My son want's to make some ink pens ( he is doing 90% of the work), I got some Ti 9/16 round stock, and he wants to make the pens into Octagon, what is the formula for this, I have a Bible and cannot find it. 
I told him I would just take some Aluminum stock and figure it out ( I am not good at Trig ) what say you guy's.

     Thank you for your time


----------



## Cobra (Aug 20, 2014)

If you have a copy of the Machinery then look for an inscribed octagon to get the dimentions for the chords.  
You will need a rotary table or a spin indexer to move the cylinder in the eight sided set up.


----------



## chip_slinger (Aug 20, 2014)

Take at least 0.022 off each side.


----------



## kd4gij (Aug 20, 2014)

You will need some type of indexer to do that. Each flat will be 45deg.


----------



## chip_slinger (Aug 20, 2014)

chip_slinger said:


> Take at least 0.022 off each side.


Or, take less than that for rounded edges.


----------



## Ray C (Aug 20, 2014)

I just did the little trig problem to solve the generalized case and it's way too late and I'm way to tired to show the proof but...  The formula you want to determine how much to take off after touching-off the part is:

Radius - Radius x Cos (Angle) where Angle is 45/2 (=22.5) degrees and Radius is 1/2 the diameter of the stock.   45 is the base angle because 8 x 45 = 360.  This will make an octagon of maximum size for that diameter shaft.  Once you calculate that value, put the part in the mill, touch off and zero the bit and cut away the amount you calculated then, rotate the part 45 degrees and cut to that same depth again.  For a 2" diameter piece, the amount you cut down into each side would be 0.076"

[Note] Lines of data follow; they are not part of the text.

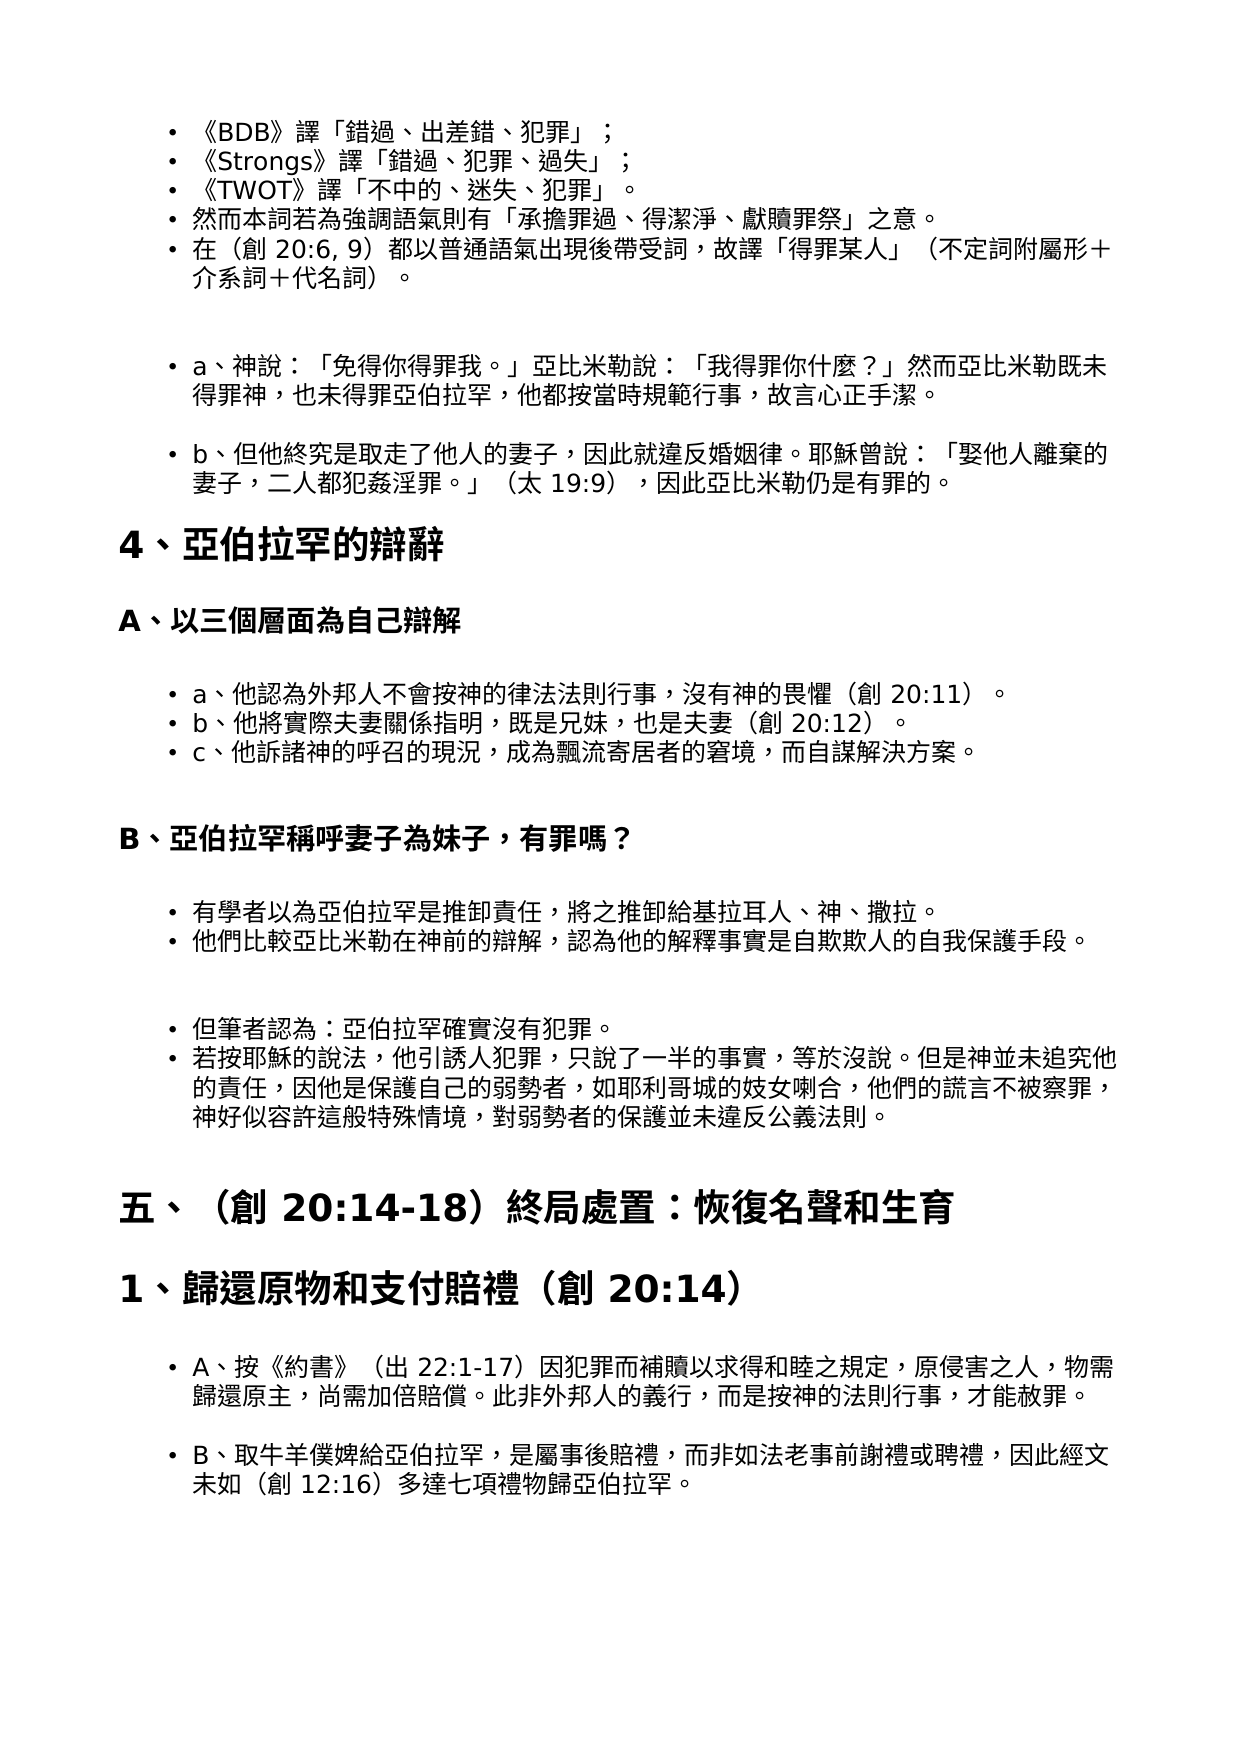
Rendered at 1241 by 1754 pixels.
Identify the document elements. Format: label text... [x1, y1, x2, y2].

list 若按耶穌的說法，他引誘人犯罪，只說了一半的事實，等於沒說。但是神並未追究他的責任，因他是保護自己的弱勢者，如耶利哥城的妓女喇合，他們的謊言不被察罪，神好似容許這般特殊情境，對弱勢者的保護並未違反公義法則。 [177, 1045, 1122, 1132]
list c、他訴諸神的呼召的現況，成為飄流寄居者的窘境，而自謀解決方案。 [177, 739, 1122, 768]
list a、他認為外邦人不會按神的律法法則行事，沒有神的畏懼（創 20:11）。 [177, 680, 1122, 709]
list b、他將實際夫妻關係指明，既是兄妹，也是夫妻（創 20:12）。 [177, 709, 1122, 739]
subtitle 4、亞伯拉罕的辯辭 [118, 523, 1122, 567]
subtitle A、以三個層面為自己辯解 [118, 604, 1122, 638]
subtitle B、亞伯拉罕稱呼妻子為妹子，有罪嗎？ [118, 822, 1122, 856]
subtitle 五、（創 20:14-18）終局處置：恢復名聲和生育 [118, 1187, 1122, 1230]
list 他們比較亞比米勒在神前的辯解，認為他的解釋事實是自欺欺人的自我保護手段。 [177, 927, 1122, 957]
subtitle 1、歸還原物和支付賠禮（創 20:14） [118, 1268, 1122, 1311]
list b、但他終究是取走了他人的妻子，因此就違反婚姻律。耶穌曾說：「娶他人離棄的妻子，二人都犯姦淫罪。」（太 19:9），因此亞比米勒仍是有罪的。 [177, 440, 1122, 498]
list 有學者以為亞伯拉罕是推卸責任，將之推卸給基拉耳人、神、撒拉。 [177, 898, 1122, 927]
list 但筆者認為：亞伯拉罕確實沒有犯罪。 [177, 1016, 1122, 1045]
list a、神說：「免得你得罪我。」亞比米勒說：「我得罪你什麼？」然而亞比米勒既未得罪神，也未得罪亞伯拉罕，他都按當時規範行事，故言心正手潔。 [177, 352, 1122, 410]
list 《TWOT》譯「不中的、迷失、犯罪」。 [177, 176, 1122, 206]
list 《BDB》譯「錯過、出差錯、犯罪」； [177, 118, 1122, 147]
list A、按《約書》（出 22:1-17）因犯罪而補贖以求得和睦之規定，原侵害之人，物需歸還原主，尚需加倍賠償。此非外邦人的義行，而是按神的法則行事，才能赦罪。 [177, 1353, 1122, 1412]
list B、取牛羊僕婢給亞伯拉罕，是屬事後賠禮，而非如法老事前謝禮或聘禮，因此經文未如（創 12:16）多達七項禮物歸亞伯拉罕。 [177, 1441, 1122, 1499]
list 在（創 20:6, 9）都以普通語氣出現後帶受詞，故譯「得罪某人」（不定詞附屬形＋介系詞＋代名詞）。 [177, 235, 1122, 293]
list 《Strongs》譯「錯過、犯罪、過失」； [177, 147, 1122, 176]
list 然而本詞若為強調語氣則有「承擔罪過、得潔淨、獻贖罪祭」之意。 [177, 206, 1122, 235]
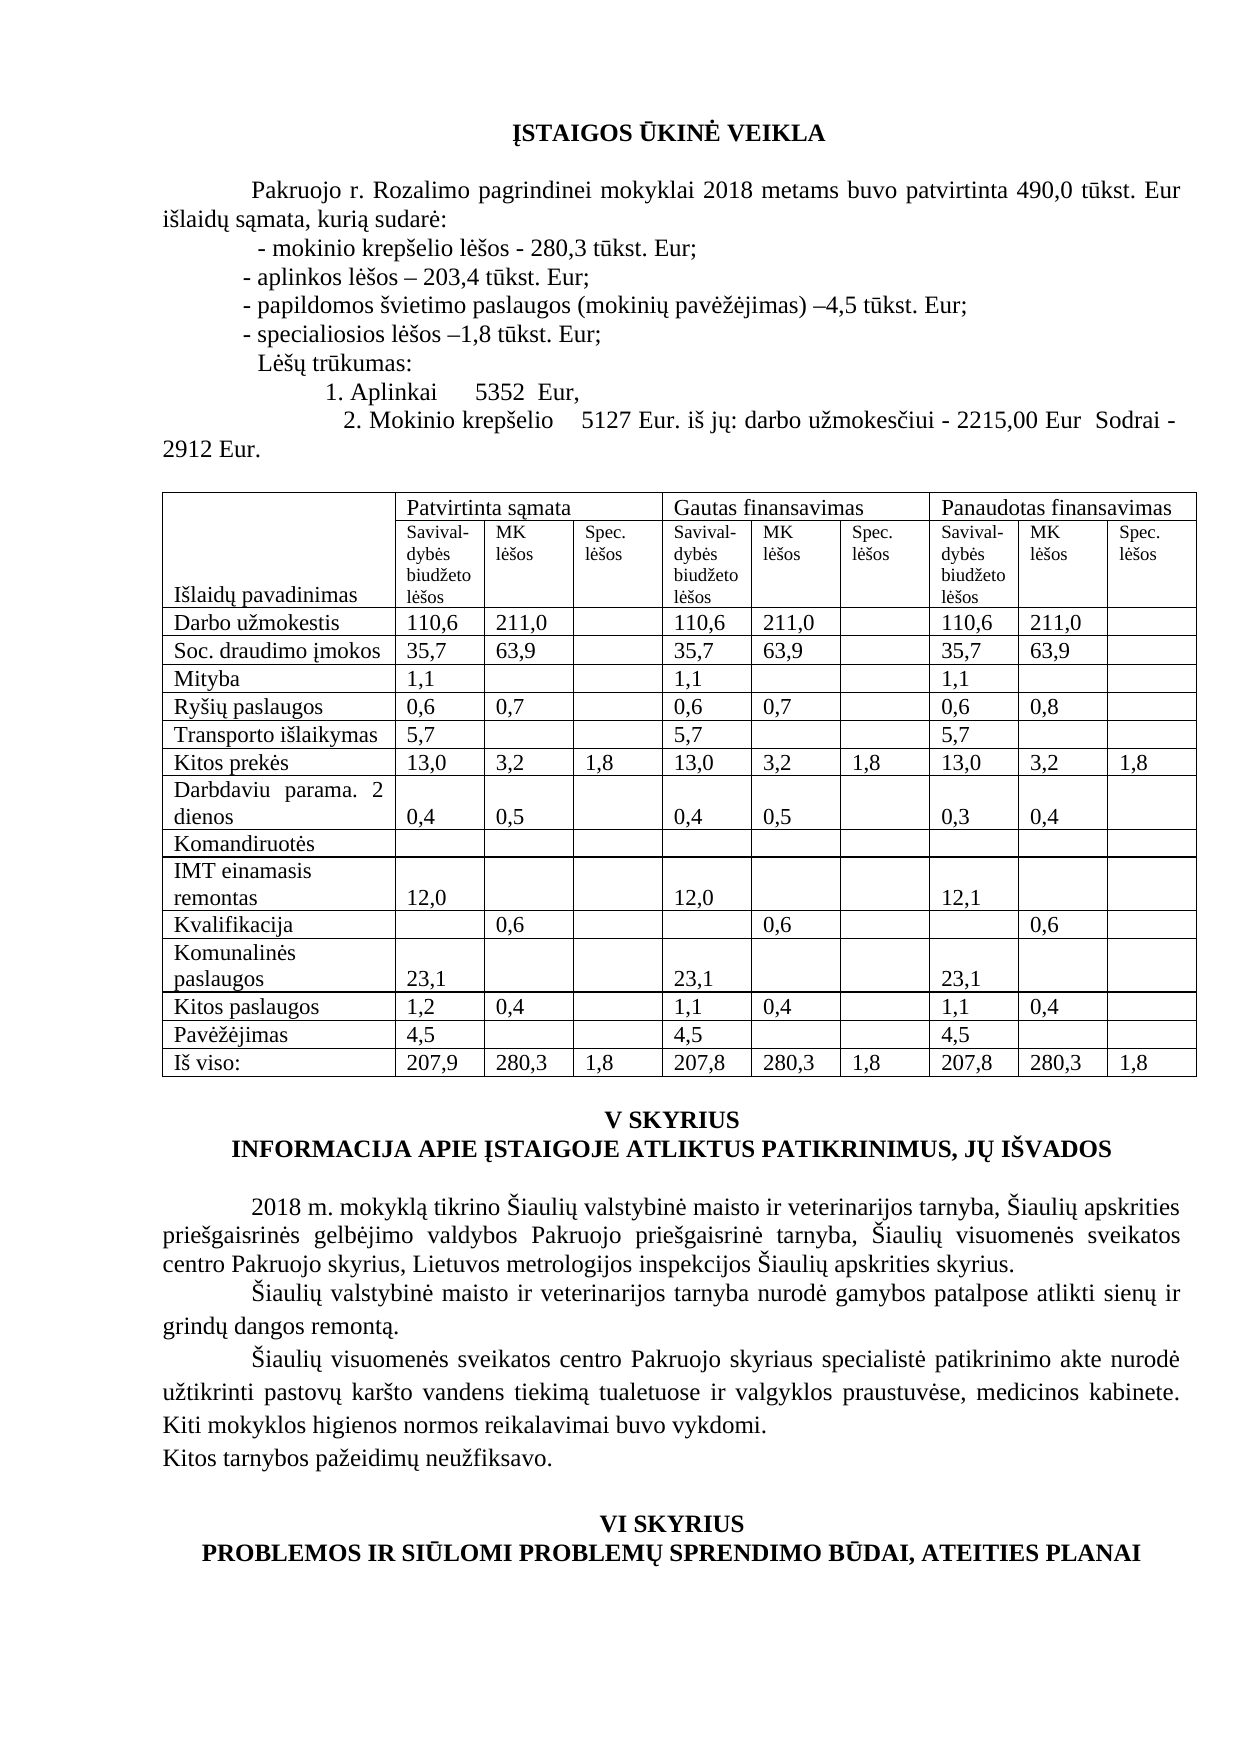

This formula will work for any arbitrary angle.  If you want to make the largest triangle, the base angle is 120 degrees and half that is 60.  Therefore, for a 2" diameter piece, the radius is one and you get:   1 - 1 x Cos(60) = 0.5"  In that case, you'd setup the piece by touching the top, digging-in 0.5" and flatten one side then, rotate 120 degrees and take the next surface off.


Ray


----------



## chuckorlando (Aug 20, 2014)

Dia x .86603 = H

H - Dia total removal

TR / 2 = cord

.86603x1= .86603

.86603 - 1= .13397

.13397 / 2 = .066985 your cord


----------



## shocktower (Aug 21, 2014)

Hey thank you guy's, and yes I have a rotary table. 

Thank you again

- - - Updated - - -

Hey thank you guy's, and yes I have a rotary table. 

Thank you again


----------